MAKING TOUGH CHOICES

''Right now the big focus [of aid deliveries] is in the big towns,'' said U.N. mission spokesman Toussaint Kongo-Doudou. ``We don't have enough personnel on the ground. It's difficult for relief agencies to get food and water to everyone.''

Tidolan, a cluster of some 100 houses, is about a 30-minute drive east of Gonaives, Haiti's third-largest city with about 200,000 residents. But relief officials have had massive problems delivering aid even there because of washed-out roads.

The first truck convoy of food and water reached Gonaives only Wednesday, and Benoit reported continuing scuffles there as desperately hungry and thirsty Haitians mob relief trucks and aid distribution points.

''We don't have enough security to help with the distribution,'' said Kongo-Doudou.

Bodies are still being found every day as the waters recede and teams of volunteers search the wreckage of houses that collapsed around their owners, Benoit added.

So the residents of small and isolated farm villages such as Tidolan, just outside the town of Les Poteaux, have had to struggle alone, as best they can, even as rains continue to pummel the area.

Children and adults have been drinking the floodwaters still standing in some areas, even though the bloated bodies of dead animals are stuck in the surrounding mud and at least two bodies are partially buried in the mud of the village.

A child's hand sticks out of the debris trapped by a tree, but no one here knows whose child it is. In all, villagers said, more than 20 of their children died in the floods.

''We lost many babies,'' said Datis Gregoire, 14, who lost his father and four brothers and sisters. He worried that the corn crops were lost, and that it would be difficult to replant anytime soon.

But the people here are already weak from hunger, and say they are unable to even begin thinking about any future beyond the next meal. Some said they have considered blocking the road -- which runs from Gonaives north to Gros Morne -- to draw attention to their plight.
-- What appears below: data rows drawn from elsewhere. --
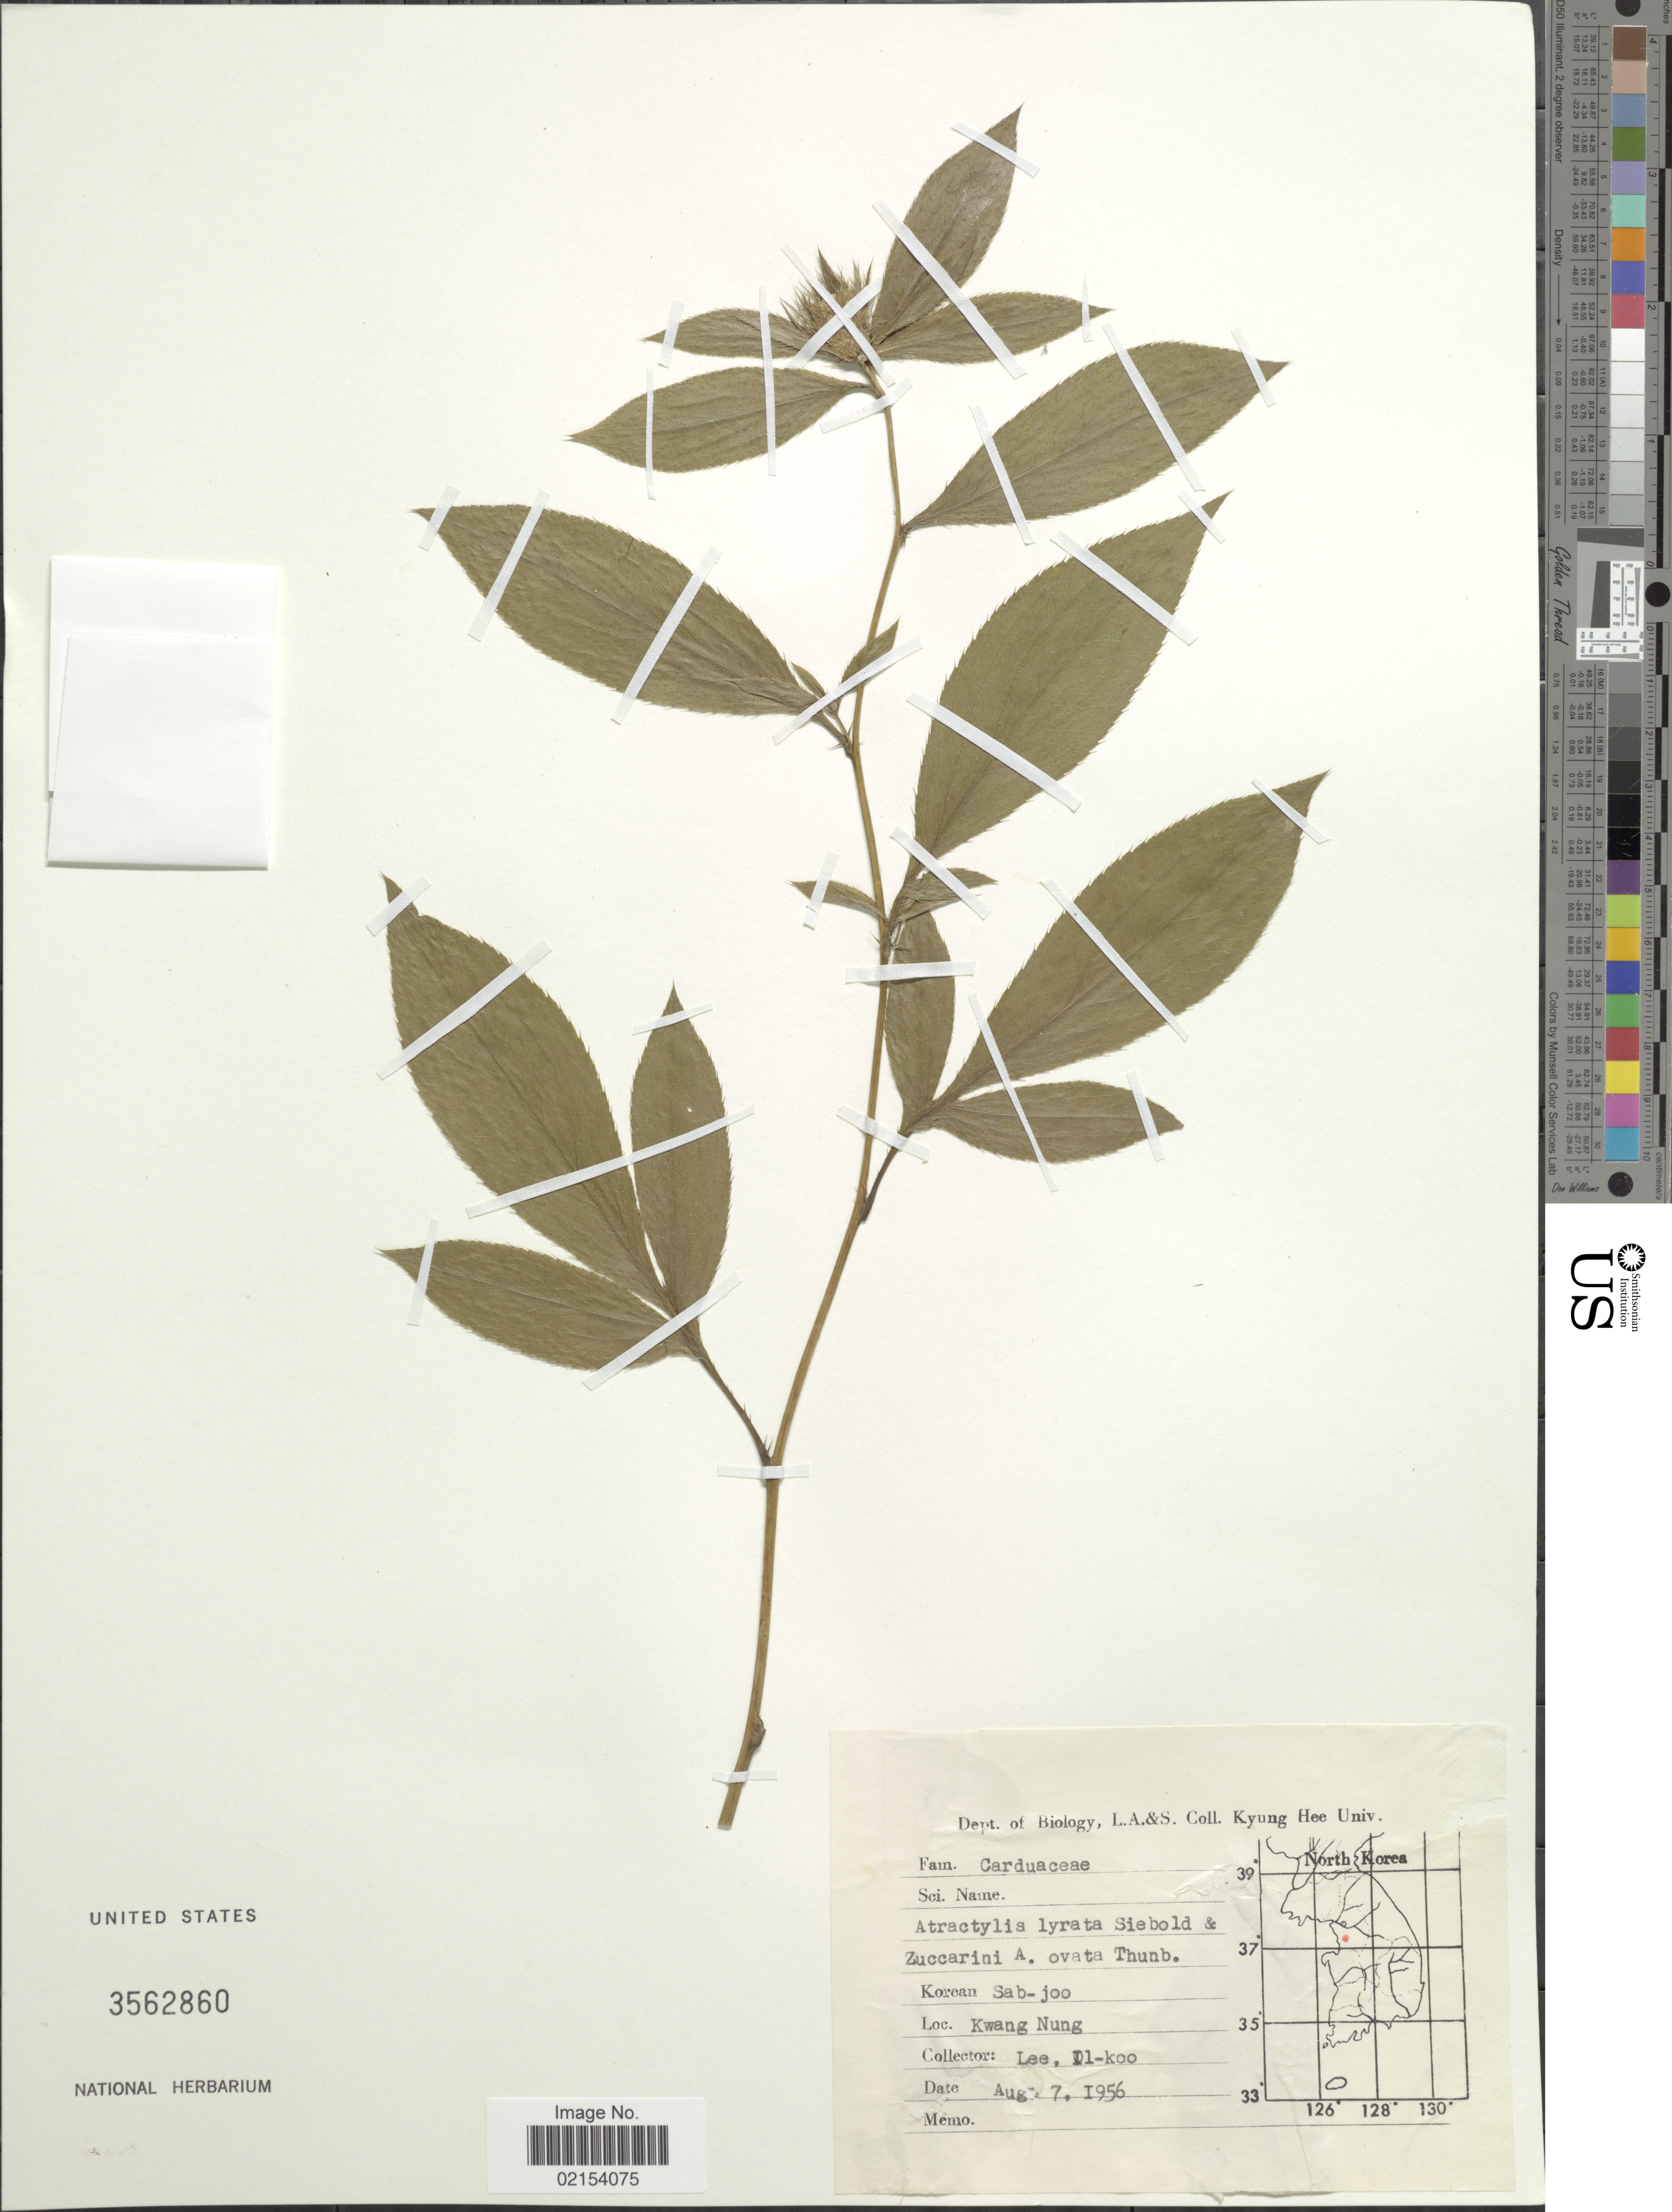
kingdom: Plantae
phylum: Tracheophyta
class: Magnoliopsida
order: Asterales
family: Asteraceae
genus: Atractylodes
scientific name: Atractylodes lancea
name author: (Thunb.) DC.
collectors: Il-Ko Lee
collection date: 1956-08-07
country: South Korea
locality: Kwang Nung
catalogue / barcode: US 3562860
''The government only comes to help us when they want our votes,'' complained Claude Renel. He was able to save five of his children by passing them up to his wife perched in a tree. But two others were swept away.

''No one cares about us here,'' he said, showing the bitter side of Jeanne's victims in Tidolan.

The desperate side was Rosier Elvaris, who got three of her children atop a neighbor's roof as the waters rose but could not help 7-year-old Leoni and 9-year-old Anne-Rose.

`I NEED HELP'

Like many other parents, she never found her children and presumes they are dead. As she sat on the floor of her home -- the only thing left of her house -- she sobbed.

''I need help,'' she said, sucking on a lemon from a nearby tree. ``I don't know what we'll do. I have nothing. I'm weak. On Sunday we had spaghetti after a stranger gave me money. Yesterday, I found some rice. But today we have nothing.''

Herald staff writer Jacqueline Charles contributed to this report from Miami.